What is the effect of do these weapons generate?
Conventional shells, bombs missiles generally have an area of effective damage of 20-100m
Nuclear weapons pack a bigger punch. Blast radius for 150kt is 2-6km, 1mt is 6-17km and 20mt is 17-47km. Then there is all that radiation and messy fall out. Once you set one off, you are committed to the after effects
Cyber like magic operates differently. And this is where it gets interesting
Ships, aircraft, space platforms, land systems, weapons and soldiers are floating data centres, software in the cloud and end-points on the Internet-of Everything.

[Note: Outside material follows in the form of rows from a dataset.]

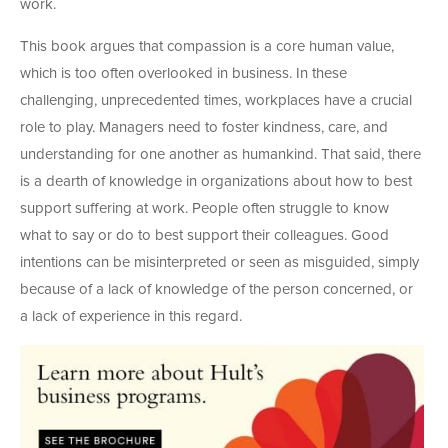
work.
This book argues that compassion is a core human value,
which is too often overlooked in business. In these
challenging, unprecedented times, workplaces have a crucial
role to play. Managers need to foster kindness, care, and
understanding for one another as humankind. That said, there
is a dearth of knowledge in organizations about how to best
support suffering at work. People often struggle to know
what to say or do to best support their colleagues. Good
intentions can be misinterpreted or seen as misguided, simply
because of a lack of knowledge of the person concerned, or
a lack of experience in this regard.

The non-recurring engineering for a Cyber payload or exploit can vary from a free download, a days work up to a $1m effort for the most complex code – on average $5k. What is attractive is that the cost per unit cost afterwards is zero. The price of a nation-state level capability can be acquired or outsourced for less than $25m. In fact, a few sophisticated actors with access to the cloud can generate nation-crippling effects for less than the cost of an army jeep.
Such is the asymmetric nature of cyber - talent trumps troops.
A cyber weapon travels at the speed-of-light (1billion kph) and has unlimited range. The area of effect can be tuned to complete a surgical strike or be used as a WMD. Multiple delivery systems can be used (USB, social media, network, RF etc) and the payload itself can serve multi-purposes (Intelligence, surveillance, reconnaissance, exploitation, influence disruption or and destruction)
Cyber can and has killed people by direct and proxy attacks. The largest conventional exposition in recorded history, was caused by a cyber weapon. Direct energy weapons and EMP bombs fall within the cyber domain.
Cyber is extraordinarily resilient with cloaking and moving target defence. An adversary can be anywhere and everywhere on the planet. Making convectional weapons ineffective against cyber.
Conversely, cyber can hit conventional weapon platforms and critical infrastructure and cause real-world damage. Mouse can be mightier than the missile
There are a number of incidents where a cyber and influence attack has disabled weapon platforms or and paralyzed units in theatre. Cyber attacks have seriously disrupted military operations. One such incident resulted in a $1.2billion budget impact and in reparation costs upward of $100m. An estimated $1.6B intellectual property was stolen. Total costs of foreign military cyber attacks against Canada in one year cost $8.5B.
One of the most poignant examples of a cyber weapon is that of Stuxnet.
Stuxnet has been described as cyber-kinetic weapon and the first digital weapon of geopolitical importance. It cost an estimated $1M to develop and caused $11B in damage. Targeting industrial control systems, the exploit infected over 200,000 computers and caused 1,000 machines to physically degrade destroying one-fifth of Iran's nuclear centrifuges.
Cyber weapons may be the most versatile and have best ROI, but unique exploits have a limited shelf-life before counter-measures are developed. They can also be reverse engineered, repurposed and reused.
Hence, just like a magical, Cyber has to continually innovate and come up with new tricks. Governments and industry must continuously develop cyber payloads and delivery systems. Furthermore, a robust vulnerability equities framework must be established to ensure that that our own environment and society are not left exposed.
The value of cyber in competition, conflict and war should not be underestimated. One just needs to study magic.